Lessons In chemistry

Davidson’s style of leadership could hardly have been any more different from Womack’s. A soft-spoken man who preferred collaboration over confrontation, Davidson’s greatest asset during his term as chairman of the Lee County Board of Education may have been the 15 years he spent working in education prior to joining the board, a time that positioned him well to see possibilities for collaboration.

He remained true to himself and to his principles, and that led to assertions of his independence on a few occasions by voting a different way than his local party might have wanted him to. After he assumed the responsibilities as chair, he simply carried on with the meeting.

After Womack was returned to chair of the school board, she took a page from Davidson’s lessons on leadership and moved on without stopping to give a stump speech.

The immediate test for the new leader of Lee County’s school district is whether she will be able to help build bridges of cooperation with the county commissioners. It’s an exam that will be coming quickly, simply because a county budget that now is more than $100 million in size demands time to be put together. The first working sessions will begin by mid-January.

And when they do begin, their success or failure could depend in large part on the chemistry among those who will be doing the negotiating. The budget discussions that have been stuck in the mud for years now are important, to be sure. But there are issues of even greater importance that still must be addressed.

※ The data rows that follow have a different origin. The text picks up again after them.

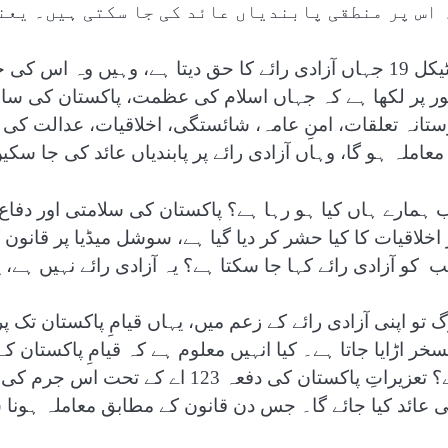
 اس پر منطقی پابندیاں عائد کی جا سکتی ہیں۔ یعن
آرٹیکل 19 جہاں آزادی رائے کا حق دیتا ہے، وہیں وہ اس 
ر پر لکھا ہے کہ جہاں اسلام کی عظمت، پاکستان کی سالم
ستانہ تعلقات، امنِ عامہ، شائستگی، اخلاقیات، عدالت کی
 معاملہ ہو گا، وہاں آزادی رائے پر پابندیاں عائد کی جا سک
 ہمارے ہاں کیا ہو رہا ہے؟ پاکستان کی سلامتی اور دفاع 
 اخلاقیات کا کیا حشر کر دیا گیا ہے، سوشل میڈیا پر قانون 
کو آزادی رائے کہا جا سکتا ہے؟ یہ آزادی رائے نہیں ہے، یہ آرٹیکل 19 کی
گ تو اپنی آزادی رائے کے زعم میں، یہاں قیامِ پاکستان تک پر
سخر اڑایا جاتا ہے۔ کیا انہیں معلوم ہے کہ قیامِ پاکستان ک
ی عائد کیا جائے گا۔ جس دن قانون کے مطابق معاملہ ہونا ش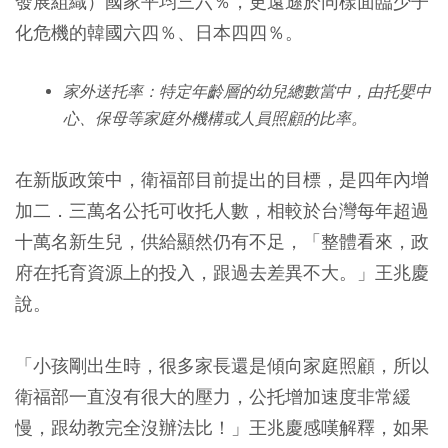
發展組織）國家平均三六％，更遠遜於同樣面臨少子
化危機的韓國六四％、日本四四％。
家外送托率：特定年齡層的幼兒總數當中，由托嬰中
心、保母等家庭外機構或人員照顧的比率。
在新版政策中，衛福部目前提出的目標，是四年內增
加二．三萬名公托可收托人數，相較於台灣每年超過
十萬名新生兒，供給顯然仍有不足，「整體看來，政
府在托育資源上的投入，跟過去差異不大。」王兆慶
說。
「小孩剛出生時，很多家長還是傾向家庭照顧，所以
衛福部一直沒有很大的壓力，公托增加速度非常緩
慢，跟幼教完全沒辦法比！」王兆慶感嘆解釋，如果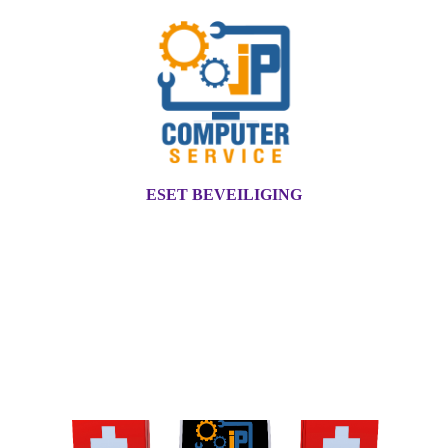
ESET BEVEILIGING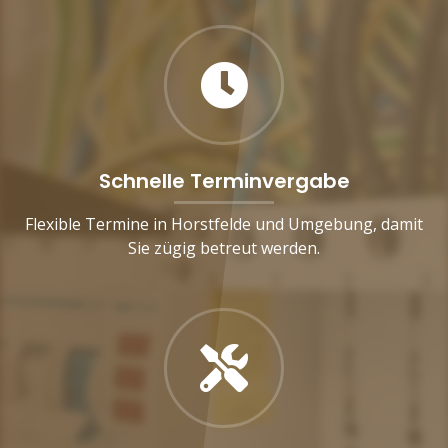
Schnelle Terminvergabe
Flexible Termine in Horstfelde und Umgebung, damit
Sie zügig betreut werden.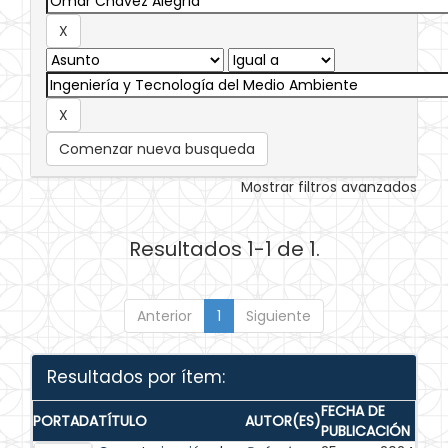
Comenzar nueva busqueda
Mostrar filtros avanzados
Resultados 1-1 de 1.
Anterior
1
Siguiente
Resultados por ítem:
FECHA DE
PORTADA
TÍTULO
AUTOR(ES)
PUBLICACIÓN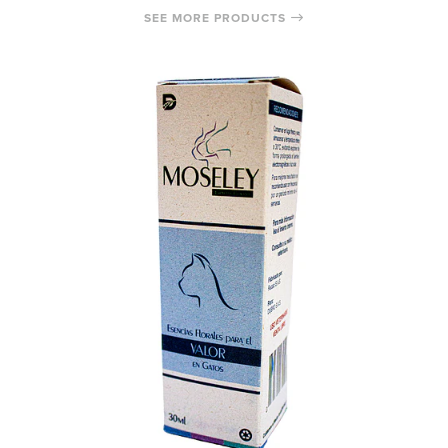
SEE MORE PRODUCTS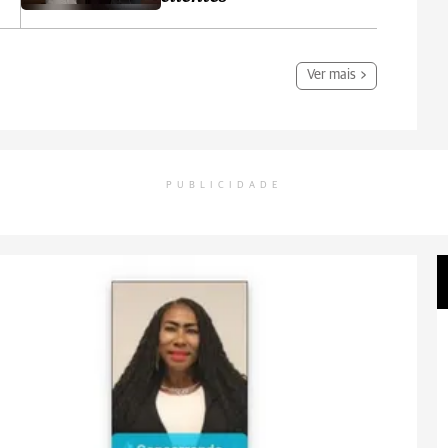
Ver mais
PUBLICIDADE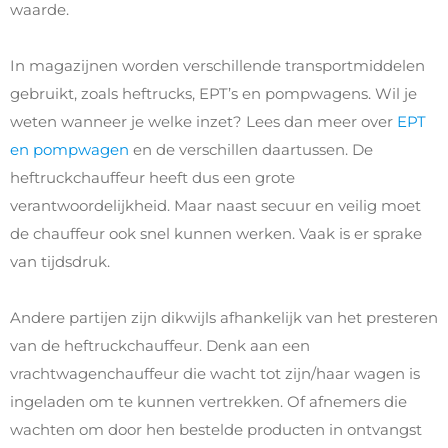
waarde.
In magazijnen worden verschillende transportmiddelen
gebruikt, zoals heftrucks, EPT’s en pompwagens. Wil je
weten wanneer je welke inzet? Lees dan meer over
EPT
en pompwagen
en de verschillen daartussen. De
heftruckchauffeur heeft dus een grote
verantwoordelijkheid. Maar naast secuur en veilig moet
de chauffeur ook snel kunnen werken. Vaak is er sprake
van tijdsdruk.
Andere partijen zijn dikwijls afhankelijk van het presteren
van de heftruckchauffeur. Denk aan een
vrachtwagenchauffeur die wacht tot zijn/haar wagen is
ingeladen om te kunnen vertrekken. Of afnemers die
wachten om door hen bestelde producten in ontvangst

End-of-grade test scores are finally beginning to rebound in almost every grade level at schools all across the county, but students still lag behind when compared to where they were performing before the COVID-19 pandemic. The county is going to be stuck for the foreseeable future with having to teach students in facilities that were constructed in the 1960s and 70s because an insufficient amount of funds will be available to replace them.

The superintendent expects at least one new school will have to be built within the next five years to accommodate the county’s growth surge, and even more schools after that as the population begins to approach 75,000 people.

Meeting those challenges, and the others that will surely follow along with them, will require leadership that’s able to identify opportunities and find new sources of funding. The leaders of tomorrow must be able to do the work that is often most effectively done behind the scenes for a time so that greater gains can be made by cooperating and collaborating with others.

It’s a rare moment in history when a leader is given a second chance to be in charge once again. And it is history that will tell us whether Sherry Womack was ready when her moment came to lead for a second time.